On the one hand, if Republicans in Congress follow Trump’s lead on holding territorial citizens to their debts and passing the buck to them, the resulting package could result in death sentences. Puerto Rico is facing a mass exodus of young residents to the mainland as its economy collapses and as jobs dry up, and those losses would only continue if Puerto Rico’s bondholders continue their stranglehold on the island. The Virgin Islands’ situation is less complicated, but it’s also facing significant emigration, and policies that stop short of committed rebuilding programs could weaken tourism and the construction industries enough for people to leave to the mainland, too. And health-care expenses could easily spiral out of control, especially if hospitals aren’t rebuilt on time and airlift continues to be the standard practice.

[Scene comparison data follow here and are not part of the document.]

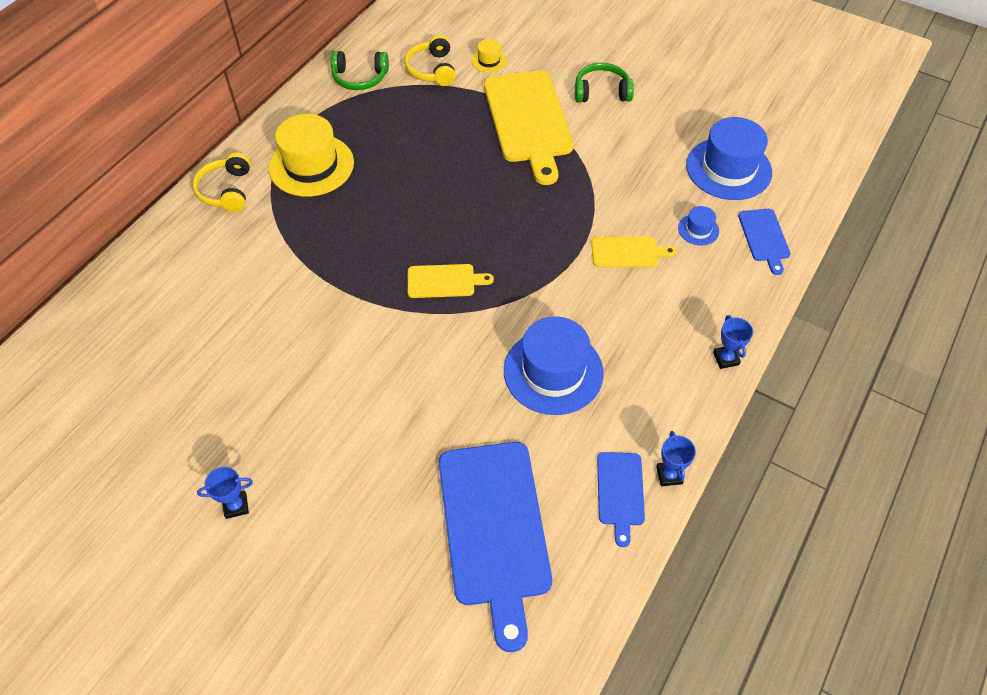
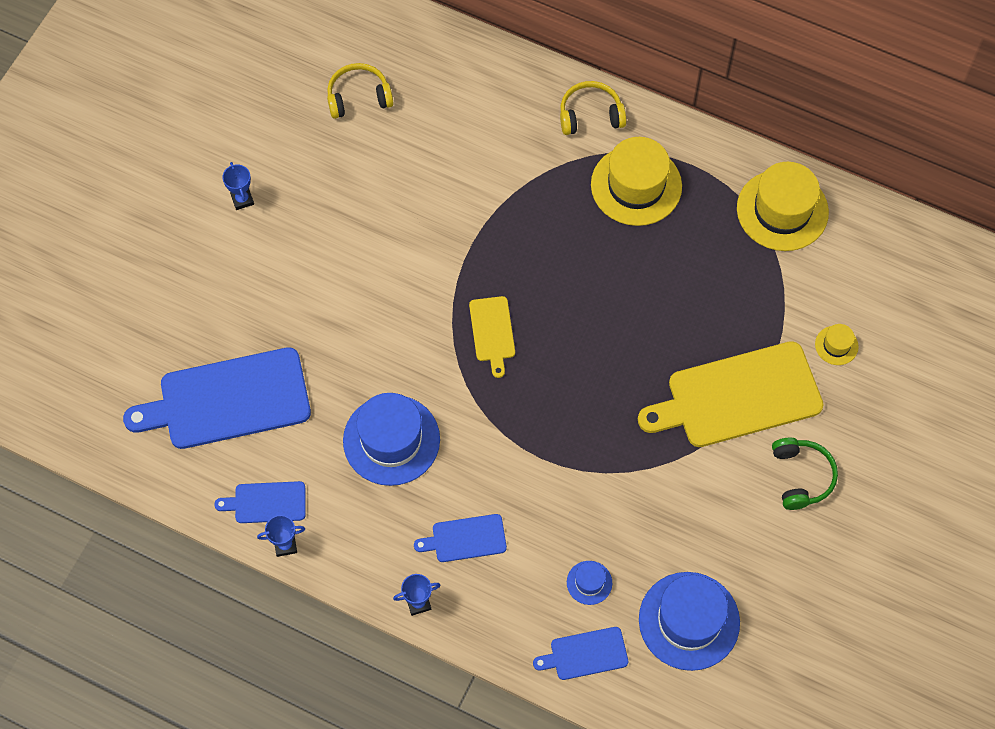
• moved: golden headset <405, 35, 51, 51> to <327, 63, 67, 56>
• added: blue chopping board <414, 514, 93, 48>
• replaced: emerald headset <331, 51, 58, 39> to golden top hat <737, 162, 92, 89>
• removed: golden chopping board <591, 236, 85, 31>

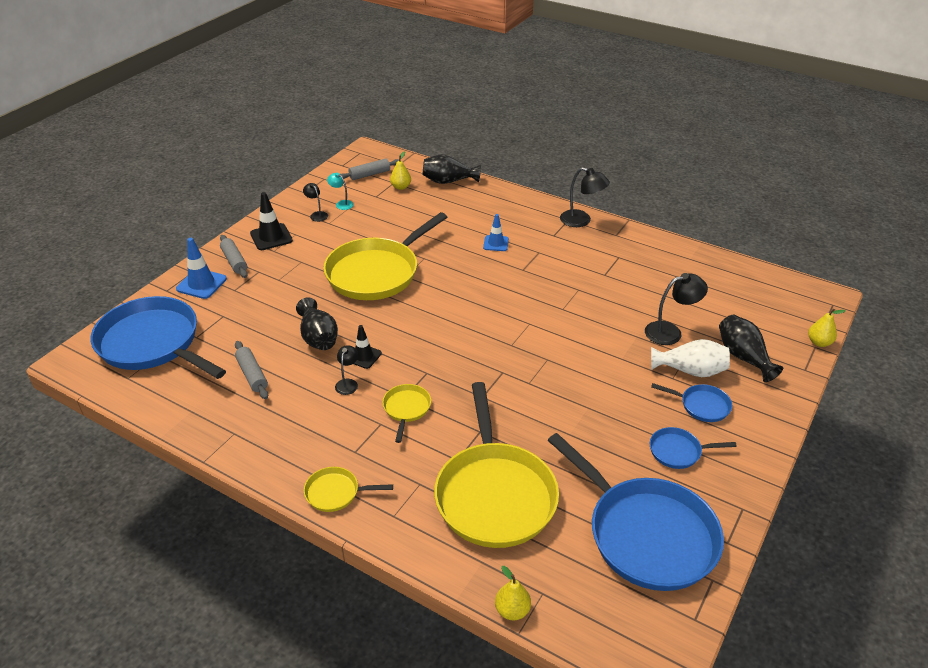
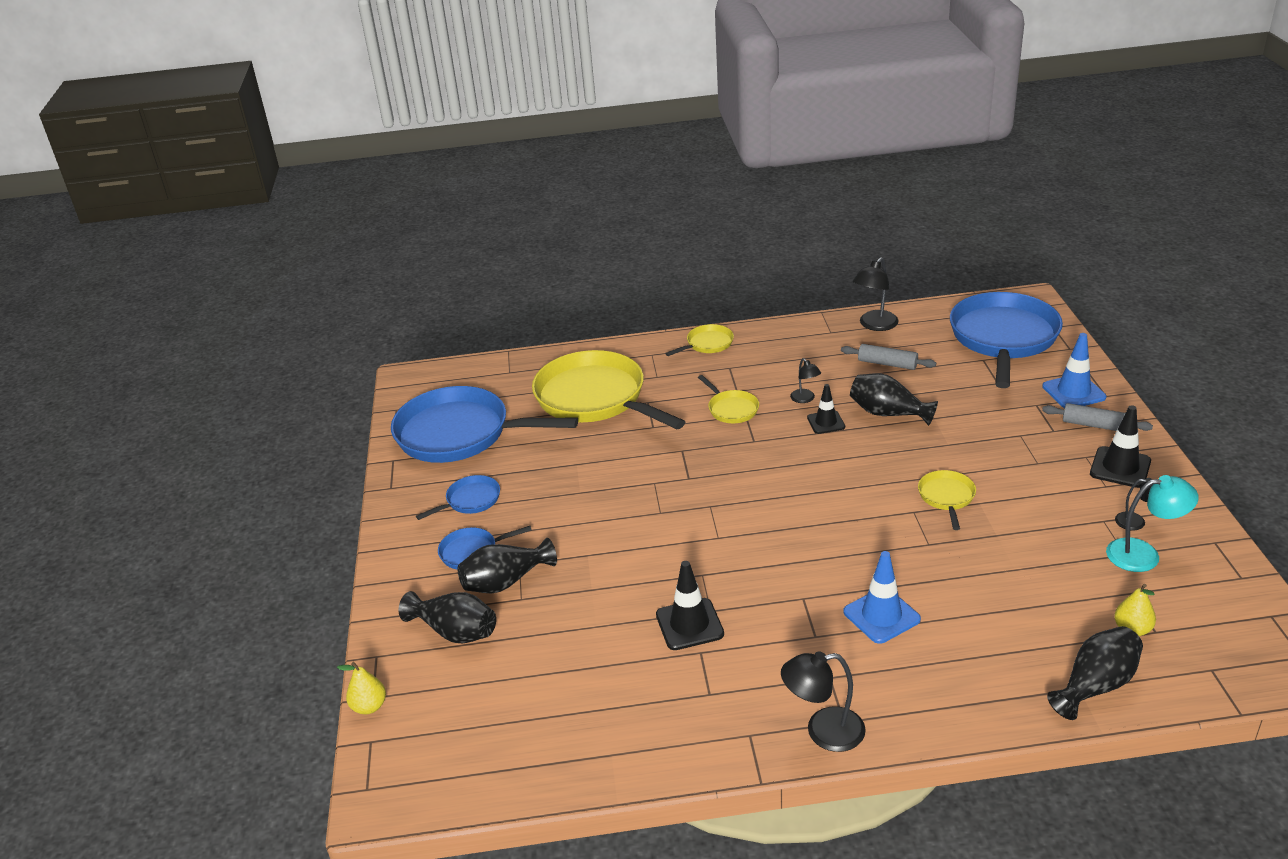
• recoloured: pure white tall vase <651, 339, 79, 38> to black tall vase <457, 538, 100, 55>
• added: black traffic cone <656, 561, 68, 89>
• resized: blue traffic cone <483, 214, 26, 37> = <843, 551, 78, 93> x1.51
• moved: black lamp <645, 273, 63, 72> to <853, 257, 46, 74>
• resized: golden frying pan <323, 212, 124, 88> = <918, 470, 58, 60> x0.44
• turned: blue frying pan <90, 296, 136, 83> = <950, 292, 113, 96> 75 degrees counterclockwise
• resized: aqua lamp <327, 173, 27, 37> = <1106, 475, 93, 97> x1.71
• removed: grey rolling pin <340, 159, 61, 21>
• removed: golden pear fruit <495, 566, 36, 54>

On the other hand, Congress—which has almost complete control over the legal entities of the territories—now finds itself in position to reverse some of the measures that have eroded the status of territorial citizens and made local economies increasingly untenable. Congress could vote to subsidize or forgive some or all of Puerto Rico’s debt, it could authorize and expand mass community-development block-grant programs to build resilient housing in places that are now ruins, and it could finally act to create a comprehensive medical system in the territories that doesn’t just aim for funding parity between citizens there and citizens in the states, but invests in reversing the unique public-health problems that have arisen as a result of second-class citizenship. And perhaps Congress could make that strategy official policy across the board in its response, investing to right wrongs and help territorial citizens create resilient communities that will fare better in the next storm and the next. Perhaps, also, Congress could relinquish its absolute control.

Those concerns still seem lifetimes away. Final aid packages and insurance statements probably won’t be available until the storm-related damages can be reported, an exercise that can’t yet happen in most places in the interior of Puerto Rico. People are still dying, families still haven’t made contact with loved ones, diseases are setting in, and food and water are still running out in places. Doctors in both Caribbean territories are performing life-saving work in tents with generators. But these all signal that the recovery will be an incredibly long process. And for the sake of the territories, the government that brought them in as colonies will have to undo some of the choices and policies made in the name of dominion in order to complete that recovery.